Ironically, my friends never seemed to ask me how I was feeling. Transparency was not part of our toxic relationship. However, I knew that if I shared the reason behind my depression with them, I would only be greeted with chastisement.

How many of us can say that our environment truly uplifts us even in our darkest hour?

When I realized that my so called “good” friends couldn't help me overcome my current state of depression, it was time to reevaluate my environment.

Establishing a healthy environment is the first step to overcoming depression. This can be done by establishing a biblical prayer life. With a new refreshed and consistent prayer life, “good” friends are replaced with “great” friends. I recalled Luke 21:36, a passage in the bible that states:

"Be sure you watch. Pray all the time so that you may be able to keep from going through all these things that will happen and be able to stand before the Son of Man.” Luke 21:36NLV

This caused me to be more alert about who I let in my inner circle also, this made me more aware of others who needed prayer in their darkest hour.

It didn’t take long before my environment went from good to great!

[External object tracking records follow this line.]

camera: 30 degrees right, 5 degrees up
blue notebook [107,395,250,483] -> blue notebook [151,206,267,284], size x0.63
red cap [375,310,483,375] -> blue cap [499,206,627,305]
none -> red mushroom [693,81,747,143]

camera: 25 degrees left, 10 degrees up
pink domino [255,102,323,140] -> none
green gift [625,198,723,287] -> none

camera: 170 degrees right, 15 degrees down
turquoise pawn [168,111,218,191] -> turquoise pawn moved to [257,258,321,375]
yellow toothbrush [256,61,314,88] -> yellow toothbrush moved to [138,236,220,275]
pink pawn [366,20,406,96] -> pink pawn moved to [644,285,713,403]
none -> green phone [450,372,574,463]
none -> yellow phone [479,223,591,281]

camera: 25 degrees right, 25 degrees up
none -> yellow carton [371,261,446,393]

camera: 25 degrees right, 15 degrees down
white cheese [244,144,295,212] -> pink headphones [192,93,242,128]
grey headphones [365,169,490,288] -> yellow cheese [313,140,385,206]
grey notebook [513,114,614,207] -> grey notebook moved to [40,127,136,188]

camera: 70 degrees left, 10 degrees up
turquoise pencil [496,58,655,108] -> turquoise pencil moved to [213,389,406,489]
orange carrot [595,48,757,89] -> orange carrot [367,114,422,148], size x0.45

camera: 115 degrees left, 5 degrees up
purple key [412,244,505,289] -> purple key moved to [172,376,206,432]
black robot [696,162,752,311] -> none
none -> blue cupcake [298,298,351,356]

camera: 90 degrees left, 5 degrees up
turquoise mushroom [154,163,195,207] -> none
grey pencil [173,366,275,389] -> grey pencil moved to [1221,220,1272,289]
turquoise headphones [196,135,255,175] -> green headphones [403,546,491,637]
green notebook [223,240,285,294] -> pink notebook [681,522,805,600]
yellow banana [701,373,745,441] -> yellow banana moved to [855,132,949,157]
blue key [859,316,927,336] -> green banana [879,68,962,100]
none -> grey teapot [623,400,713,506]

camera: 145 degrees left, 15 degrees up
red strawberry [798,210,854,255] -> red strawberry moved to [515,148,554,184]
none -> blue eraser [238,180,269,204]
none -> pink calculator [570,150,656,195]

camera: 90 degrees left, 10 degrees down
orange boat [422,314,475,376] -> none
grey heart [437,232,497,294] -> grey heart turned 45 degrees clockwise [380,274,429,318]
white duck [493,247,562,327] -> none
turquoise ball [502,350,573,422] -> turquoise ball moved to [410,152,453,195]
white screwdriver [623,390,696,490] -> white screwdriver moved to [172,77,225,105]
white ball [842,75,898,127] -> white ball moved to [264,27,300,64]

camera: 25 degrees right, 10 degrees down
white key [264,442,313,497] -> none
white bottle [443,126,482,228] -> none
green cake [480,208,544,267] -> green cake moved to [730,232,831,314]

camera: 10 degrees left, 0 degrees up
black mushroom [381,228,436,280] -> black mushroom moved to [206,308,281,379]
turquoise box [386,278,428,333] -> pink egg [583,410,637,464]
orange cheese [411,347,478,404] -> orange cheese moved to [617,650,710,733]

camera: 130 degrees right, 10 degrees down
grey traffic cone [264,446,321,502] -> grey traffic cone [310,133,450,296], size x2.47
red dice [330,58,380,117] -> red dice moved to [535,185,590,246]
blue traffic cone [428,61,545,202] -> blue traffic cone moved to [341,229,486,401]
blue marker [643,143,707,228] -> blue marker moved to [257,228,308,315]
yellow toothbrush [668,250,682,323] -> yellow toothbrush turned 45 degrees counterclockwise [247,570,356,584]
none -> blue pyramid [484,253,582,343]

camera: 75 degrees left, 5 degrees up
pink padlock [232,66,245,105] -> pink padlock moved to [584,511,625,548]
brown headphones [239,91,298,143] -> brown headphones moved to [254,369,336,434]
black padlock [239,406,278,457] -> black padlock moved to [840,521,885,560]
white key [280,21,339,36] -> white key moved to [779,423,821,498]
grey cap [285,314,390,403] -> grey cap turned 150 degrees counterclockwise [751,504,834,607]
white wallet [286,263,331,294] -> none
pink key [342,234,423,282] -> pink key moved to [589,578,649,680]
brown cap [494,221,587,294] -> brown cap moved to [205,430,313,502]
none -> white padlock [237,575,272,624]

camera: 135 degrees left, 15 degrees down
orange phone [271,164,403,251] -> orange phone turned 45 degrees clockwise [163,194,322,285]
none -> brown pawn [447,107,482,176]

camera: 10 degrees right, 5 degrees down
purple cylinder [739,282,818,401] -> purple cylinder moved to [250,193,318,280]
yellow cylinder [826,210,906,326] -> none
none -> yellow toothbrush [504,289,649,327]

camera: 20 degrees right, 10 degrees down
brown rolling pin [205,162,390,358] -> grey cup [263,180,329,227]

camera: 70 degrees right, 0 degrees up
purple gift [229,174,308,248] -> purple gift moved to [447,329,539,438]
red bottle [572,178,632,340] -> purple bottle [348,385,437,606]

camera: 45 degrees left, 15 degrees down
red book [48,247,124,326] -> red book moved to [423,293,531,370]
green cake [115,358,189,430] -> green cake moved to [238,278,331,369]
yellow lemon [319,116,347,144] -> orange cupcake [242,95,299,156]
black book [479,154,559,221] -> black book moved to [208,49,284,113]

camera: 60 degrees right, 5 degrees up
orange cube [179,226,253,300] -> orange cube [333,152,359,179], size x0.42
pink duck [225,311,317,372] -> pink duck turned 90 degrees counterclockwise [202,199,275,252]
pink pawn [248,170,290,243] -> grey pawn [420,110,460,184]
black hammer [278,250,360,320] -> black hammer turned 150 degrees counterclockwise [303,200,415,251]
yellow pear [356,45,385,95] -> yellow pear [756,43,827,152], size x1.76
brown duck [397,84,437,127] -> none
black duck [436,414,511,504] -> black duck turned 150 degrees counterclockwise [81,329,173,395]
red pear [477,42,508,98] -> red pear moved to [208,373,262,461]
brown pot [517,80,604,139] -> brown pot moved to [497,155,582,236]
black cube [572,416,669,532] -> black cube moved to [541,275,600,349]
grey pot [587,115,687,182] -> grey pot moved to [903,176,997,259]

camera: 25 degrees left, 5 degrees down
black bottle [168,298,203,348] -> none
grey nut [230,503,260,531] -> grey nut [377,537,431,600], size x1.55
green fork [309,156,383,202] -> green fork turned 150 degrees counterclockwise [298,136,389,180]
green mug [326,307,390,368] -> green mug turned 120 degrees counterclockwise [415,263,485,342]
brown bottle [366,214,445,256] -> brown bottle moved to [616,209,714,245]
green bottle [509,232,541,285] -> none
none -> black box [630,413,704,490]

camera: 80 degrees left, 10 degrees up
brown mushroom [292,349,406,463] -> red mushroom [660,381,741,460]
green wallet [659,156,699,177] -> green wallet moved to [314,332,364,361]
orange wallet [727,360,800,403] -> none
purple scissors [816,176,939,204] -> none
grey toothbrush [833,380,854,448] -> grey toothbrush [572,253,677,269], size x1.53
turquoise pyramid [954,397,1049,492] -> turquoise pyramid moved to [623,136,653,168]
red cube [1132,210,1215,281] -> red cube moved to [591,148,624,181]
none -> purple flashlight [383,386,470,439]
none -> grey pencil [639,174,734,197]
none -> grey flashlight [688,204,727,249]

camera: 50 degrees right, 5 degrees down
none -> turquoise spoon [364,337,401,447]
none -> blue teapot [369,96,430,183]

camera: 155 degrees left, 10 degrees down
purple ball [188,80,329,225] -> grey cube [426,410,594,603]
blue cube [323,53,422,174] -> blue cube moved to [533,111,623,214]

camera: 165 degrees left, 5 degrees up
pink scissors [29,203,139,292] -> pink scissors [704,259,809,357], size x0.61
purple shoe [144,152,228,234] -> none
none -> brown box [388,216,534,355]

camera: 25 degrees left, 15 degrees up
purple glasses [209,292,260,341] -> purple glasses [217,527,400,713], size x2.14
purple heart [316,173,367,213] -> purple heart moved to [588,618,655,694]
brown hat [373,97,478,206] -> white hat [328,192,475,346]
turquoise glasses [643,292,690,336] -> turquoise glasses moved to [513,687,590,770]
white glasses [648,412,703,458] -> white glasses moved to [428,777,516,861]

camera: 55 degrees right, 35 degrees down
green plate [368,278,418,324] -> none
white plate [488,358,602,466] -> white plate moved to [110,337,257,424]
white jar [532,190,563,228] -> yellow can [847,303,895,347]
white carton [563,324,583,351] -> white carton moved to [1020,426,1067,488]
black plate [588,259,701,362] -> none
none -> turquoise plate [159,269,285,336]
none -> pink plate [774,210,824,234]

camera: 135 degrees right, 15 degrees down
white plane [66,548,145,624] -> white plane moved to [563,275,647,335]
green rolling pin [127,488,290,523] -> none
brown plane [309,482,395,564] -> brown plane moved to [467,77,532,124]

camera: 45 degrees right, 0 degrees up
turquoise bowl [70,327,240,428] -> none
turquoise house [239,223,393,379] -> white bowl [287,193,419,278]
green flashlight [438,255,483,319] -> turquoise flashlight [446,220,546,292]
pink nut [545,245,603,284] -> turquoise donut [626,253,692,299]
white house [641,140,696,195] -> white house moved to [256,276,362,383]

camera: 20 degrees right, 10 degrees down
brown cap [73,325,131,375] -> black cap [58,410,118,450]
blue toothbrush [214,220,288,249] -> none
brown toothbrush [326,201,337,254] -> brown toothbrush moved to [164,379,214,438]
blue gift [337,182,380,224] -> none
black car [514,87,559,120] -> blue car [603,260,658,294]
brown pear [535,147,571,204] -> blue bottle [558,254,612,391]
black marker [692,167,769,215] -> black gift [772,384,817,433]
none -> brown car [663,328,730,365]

Surprisingly, my friends didn't even notice that I had stopped hanging around as much. That’s how you know that your friends might really be convenient acquaintances.

They only seemed to noticed me again when everything from my job to my living looked better. This was another sign that I didn't need people who would only notice my absence when things started to look better for me.

My acquaintances quickly became replaced by the great friends who prayed for me, with me, and through my depression. Some of which are still my friends today.

In a matter of time, I didn't feel lonely in a party full of people. I came to the realization that the reason why I had felt depressed was because I had a bad habit of surrounding myself with convenient acquaintances in order to mask my depression.

When I established a better environment, I was left with a group of encouragers who wouldn't allow me to sink into any type of depression. Their constant positive motivation uplifted me out of my darkest hour and propelled me into a better life.

Therefore, don’t take take this life for granted. Afterall, God has given us a spirit of power, love, and a sound mind (2 Timothy 1:7). Let’s use this time to make a good life, a great one!